Nel dipartimento de La Guajira, che occupa l’omonima penisola nell’estremo nord colombiano vivono da tempi immemorabili gli indigeni di etnia Wayùu.
La penisola della Guajira è un territorio di circa 20.000 chilometri quadrati che si affaccia sul Mar dei Caraibi, al confine con il Venezuela. E`una regione dal clima arido, bagnata dai fiumi Rancheria e El Limon.
Per conoscere questa cultura si deve innanzitutto viaggiare fino ad Uribia, considerata la capitale indígena della Colombia. Da lì si sale su una “buseta” per proseguire il viaggio fino al Cabo de la Vela.
Ed è proprio nella “buseta” che ci si immerge in questa cultura secolare, che ha resistito a lungo alla colonizzazione spagnola.Ci si ritrova in venti o venticinque pressati in uno spazio angusto insieme a galline e capre e si ascoltano le donne Wayùu parlare una lingua per noi incomprensibile.
La lingua Wayùu, o wayuunaiki, è di origine arawak, e ha pertanto una origine distinta dal chibcha dei Kogui della Sierra Nevada di Santa Marta.
Si rimane colpiti dagli sguardi fieri di queste donne, e dalle loro tuniche dai colori sgargianti che vengono chiamate “mantas”.
Subito dopo Uribia comincia l’avventura. La strada asfaltata finisce e si ha subito la sensazione di viaggiare verso la fine del mondo. Dopo due ore di pista sterrata e fuoristrada nella savana alberata si giunge al Cabo de la Vela, un polveroso paesone situato in una baia di rara bellezza.
Di solito si dorme sulla riva del mare in colorate amache che vengono chiamate “chinchorros”. Prima di addormentarsi si osserva la volta celeste: finalmente si vedono migliaia di stelle, cosa ormai impossibile nelle nostre città ammorbate d’inquinamento.
L’indomani mattina di buon ora si prosegue in fuoristrada verso il nord, o la alta Guajira. E` un fuoristrada estremo, attraverso sentieri appena tracciati e anguste mulattiere. Si conosce baia Portete, dove c’è un porto per navi carboniere. Ancora più a nord si passa vicino a bahia Honda, dove il navigatore spagnolo Alondo de Ojeda fondò, nel 1502, il primo avamposto spagnolo nel continente americano, Santa Cruz.

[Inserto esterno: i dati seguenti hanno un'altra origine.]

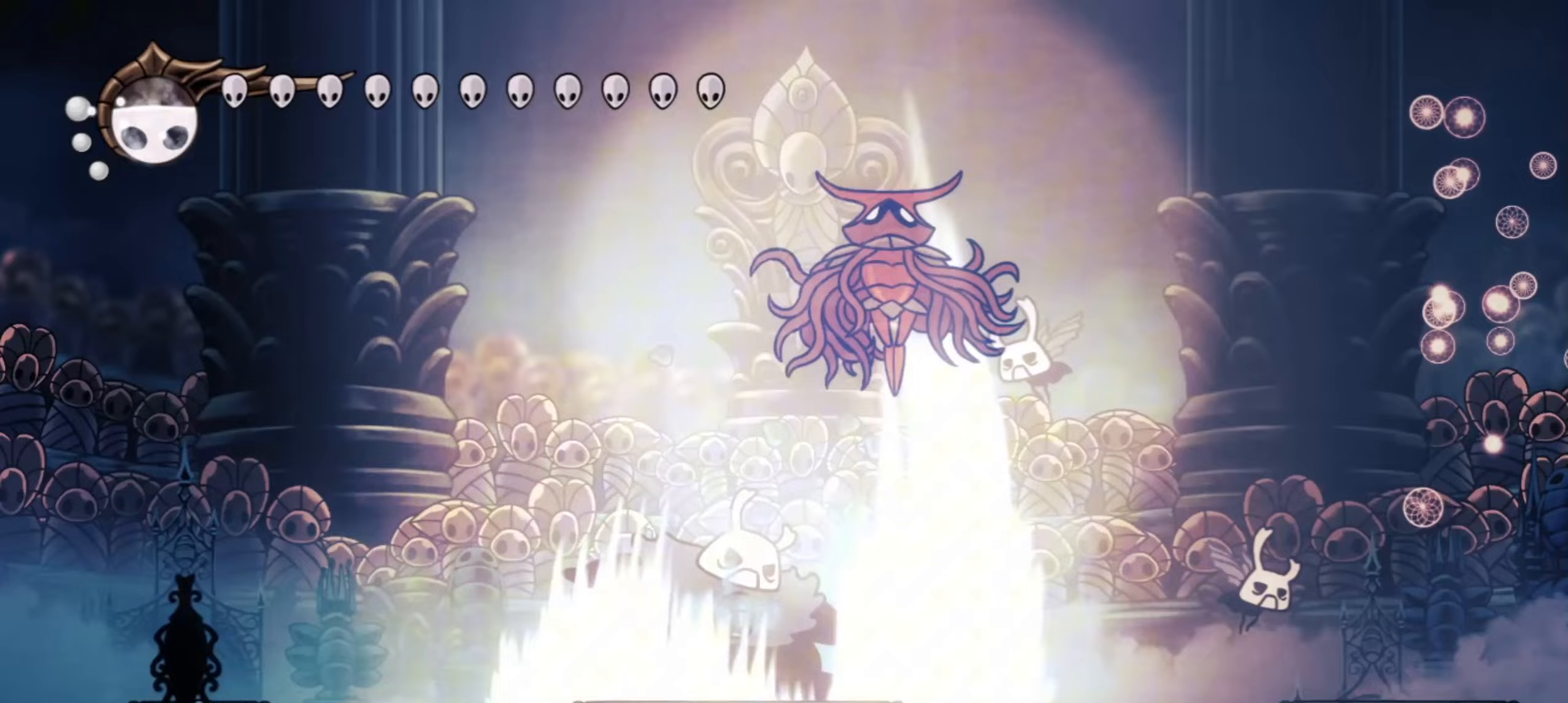
{"keys": ["right", "z"], "events": [[300, "right", "down"], [400, "z", "down"]]}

Proseguendo verso nord si giunge alla poco profonda e melmosa bahia Hondita, dove si possono apprezzare fenicotteri rosa e stupende mangrovie. A poche centinaia di metri vi è Punta Gallinas, l’estremo nord di tutto il continente sud americano. A Punta Gallinas si viene in contatto con gruppi di indigeni Wayùu, che vivono nelle cosidette “rancherias”, che sono formate da casupole di legno e terra essiccata chiamate “piichi”: ognuno di questi gruppi di abitazioni tradizionali ha un nome, che può riferirsi ad una pianta, ad un animale o ad un luogo.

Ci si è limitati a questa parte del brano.